The Mistress’s Daughter by A.M. Homes: This grew out of a New Yorker article Homes published about meeting her biological parents in her early 30s. Her mother carried on an affair with her married boss, starting when she was just a teenager – Homes learned that she was the mistress’s daughter. This is the story of how her birth mother tried to get involved in her life, in a really rather stalker-ish way, and the occasional contact she had from her birth father. The blow-by-blow gets a little boring, especially when it’s Homes and her father only communicating via lawyers. Homes doesn’t really make much of a contribution to the literature of adoption, though this is a pleasant enough read. “I am an amalgam. I will always be something glued together, something slightly broken.” [Bought from a library book sale in America for $1.]

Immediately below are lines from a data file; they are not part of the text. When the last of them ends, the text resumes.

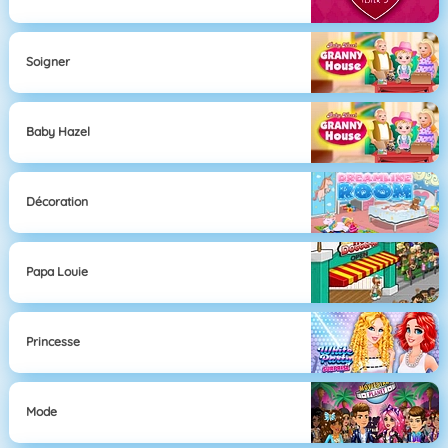
Soigner
Baby Hazel
Décoration
Papa Louie
Princesse
Mode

Summertime by Vanessa Lafaye: An enjoyable historical novel based on several true-life elements: a work camp of army veterans based at the Florida Keys, segregation and lynching, and a massive hurricane that hit in 1935. Main characters Missy and Henry are well drawn, but beyond them I thought Lafaye splits the perspective too far: I didn’t need to see through the eyes of lots of the veterans, the shopkeeper, or the policeman investigating the brutal beating of a local white woman. As for this crime, I knew whodunit pretty much right away, so there wasn’t any suspense regarding that plot point. However, Lafaye does do a great job of building tension in the novel’s final third as the storm approaches. The U.S. title (Under a Dark Summer Sky) is much better; “Summertime” evokes strangely rosy images and so is inappropriate. [I won a copy in a Goodreads giveaway.]

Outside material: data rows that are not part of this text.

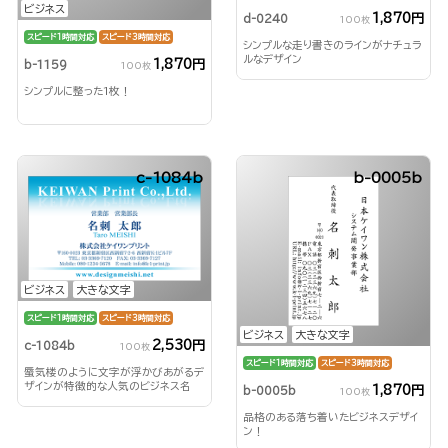
ビジネス
1,870円
d-0240
100枚
スピード1時間対応
スピード3時間対応
シンプルな走り書きのラインがナチュラ
ルなデザイン
1,870円
b-1159
100枚
シンプルに整った1枚！
c-1084b
b-0005b
ビジネス
大きな文字
スピード1時間対応
スピード3時間対応
ビジネス
大きな文字
2,530円
c-1084b
100枚
スピード1時間対応
スピード3時間対応
蜃気楼のように文字が浮かびあがるデ
ザインが特徴的な人気のビジネス名
1,870円
b-0005b
100枚
刺！
品格のある落ち着いたビジネスデザイ
ン！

So Many Books, So Little Time: A Year of Passionate Reading by Sara Nelson: Nelson is forthright about what she likes and doesn’t like; she also ruefully reflects on the gap between what she meant to read and what she actually read in 2002. Her reading diary tells a lot about her personal life too: having a non-reading spouse and a novelist sister; memories of her late father; and the struggle to instill a love of reading into her young son. Inevitably a little dated as it engages with ‘It’ books of the time like A Million Little Pieces and Kitchen Confidential, the book has staying power because in each chapter Nelson broadens out from her discussion of one or more books to craft a thematic essay. This was meant to be my bedside book for the second half of the year, but I devoured it in less than seven weeks. It’s full of lines bibliophiles can relate to. [Free from The Book Thing of Baltimore.] 
The Debt to Pleasure by John Lanchester: Tarquin Winot, the snobby Francophile who narrates Lanchester’s debut novel, has a voice reminiscent of Oliver in Julian Barnes’s Talking It Over and Love etc. His opinionated, verbose speech provides much of the book’s wit. “This is not a conventional cookbook,” the first line warns, but a foodie’s tribute to traditional English and French dishes that compose the best seasonal menus. As we travel with Tarquin from Portsmouth to Provence we learn more about this peculiar character through the memories dishes elicit: about his Irish nanny, his sculptor brother’s boarding school years, etc. Lanchester subtly introduces notes of doubt about the narrator’s reliability, until we have to wonder how much his tale resembles Perfume or The Talented Mr. Ripley. Deliciously clever and sinuous. [Bought from a London charity shop for 20 pence.]